- **Exercise details**
Tally the lines of the records that contain the string "Example", matching case exactly. Report only the resulting number.

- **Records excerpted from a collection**
########

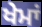
ਖੇਮਾਂ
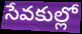
సేవకుల్లో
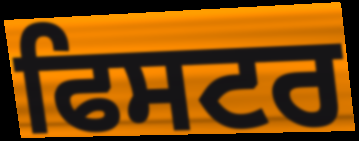
ਫਿਸਟਰ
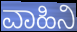
ವಾಹಿನಿ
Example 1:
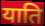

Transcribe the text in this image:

याति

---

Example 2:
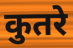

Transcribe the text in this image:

कुतरे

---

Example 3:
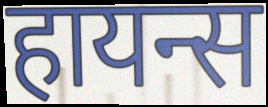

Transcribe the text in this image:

हायन्स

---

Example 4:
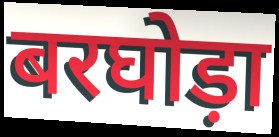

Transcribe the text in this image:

बरघोड़ा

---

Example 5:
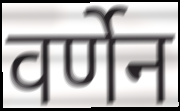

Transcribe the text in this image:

वर्णेन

########

- **Correct result**
5